Task prompt – Reproduce the rows below word for word, starting at the line that contains "answer: **41.9** mm" and ending at the last line of the rows. Leave the pictures out.

----

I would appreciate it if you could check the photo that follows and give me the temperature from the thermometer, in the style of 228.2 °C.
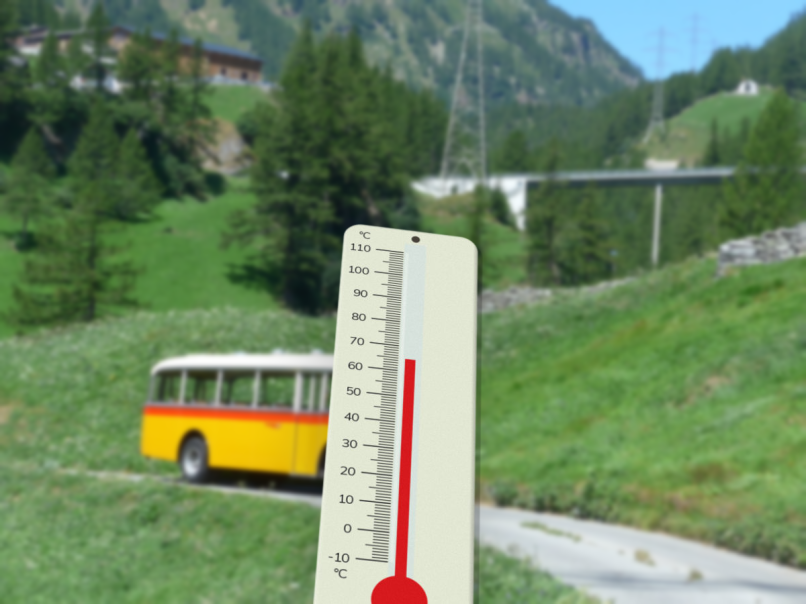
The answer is 65 °C
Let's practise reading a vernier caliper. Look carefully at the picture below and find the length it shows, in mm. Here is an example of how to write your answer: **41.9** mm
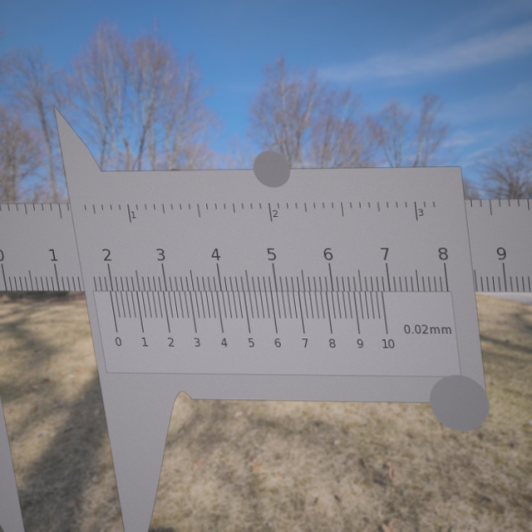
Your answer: **19.6** mm
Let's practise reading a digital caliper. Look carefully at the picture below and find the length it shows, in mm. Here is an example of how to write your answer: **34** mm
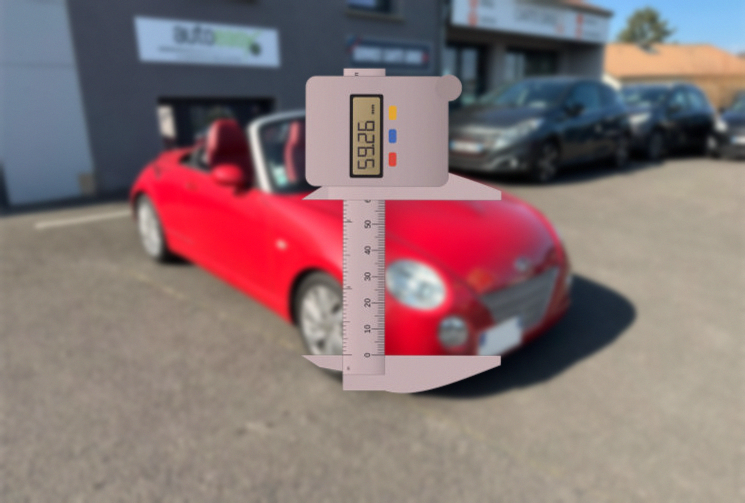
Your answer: **59.26** mm
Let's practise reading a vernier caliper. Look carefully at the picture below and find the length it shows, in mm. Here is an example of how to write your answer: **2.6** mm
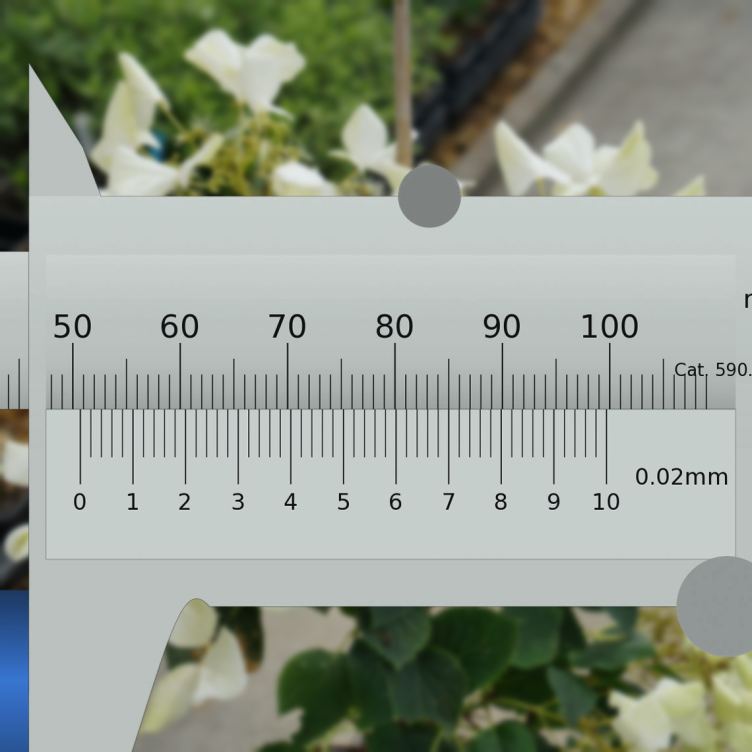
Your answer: **50.7** mm
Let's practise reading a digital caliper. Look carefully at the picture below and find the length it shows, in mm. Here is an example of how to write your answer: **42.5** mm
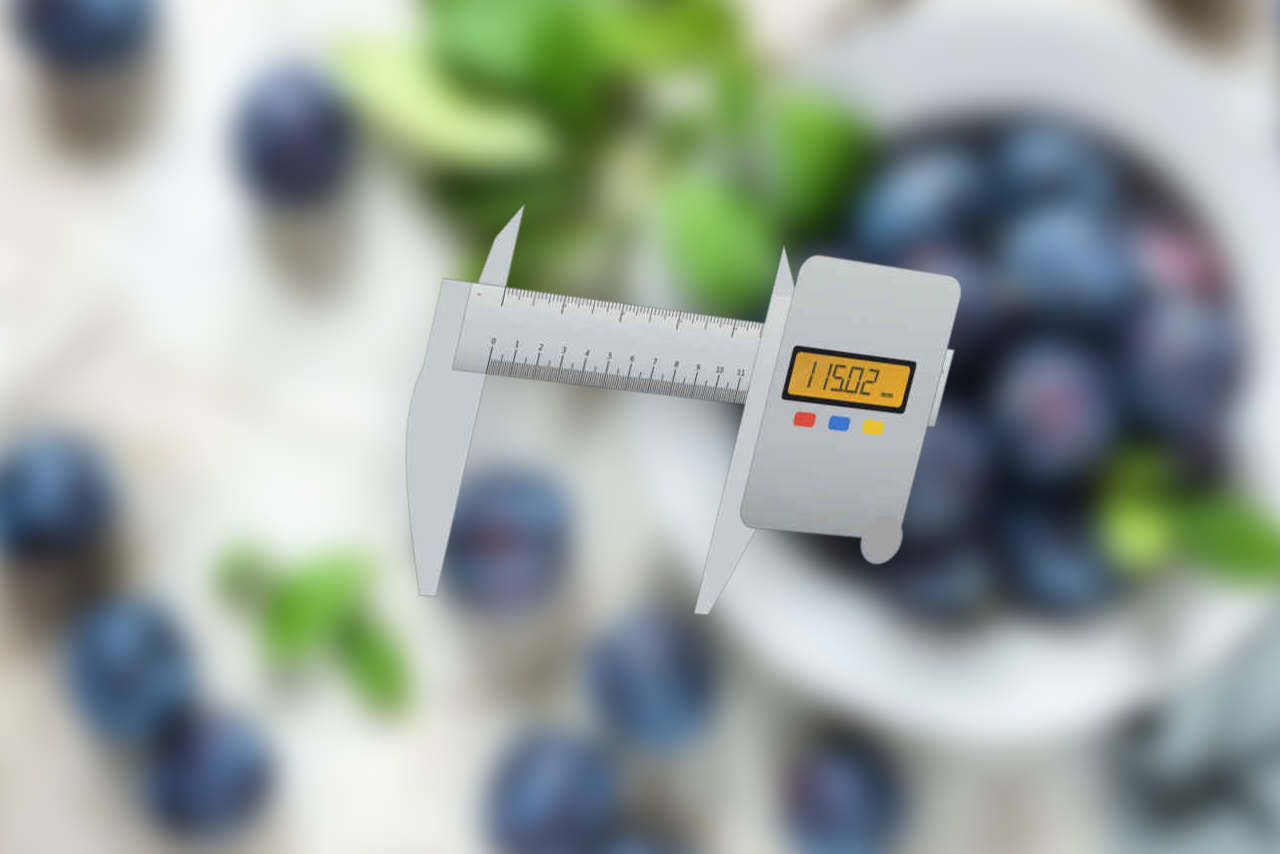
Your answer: **115.02** mm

----

Completed task –
Let's practise reading a vernier caliper. Look carefully at the picture below and find the length it shows, in mm. Here is an example of how to write your answer: **41.9** mm
Your answer: **19.6** mm
Let's practise reading a digital caliper. Look carefully at the picture below and find the length it shows, in mm. Here is an example of how to write your answer: **34** mm
Your answer: **59.26** mm
Let's practise reading a vernier caliper. Look carefully at the picture below and find the length it shows, in mm. Here is an example of how to write your answer: **2.6** mm
Your answer: **50.7** mm
Let's practise reading a digital caliper. Look carefully at the picture below and find the length it shows, in mm. Here is an example of how to write your answer: **42.5** mm
Your answer: **115.02** mm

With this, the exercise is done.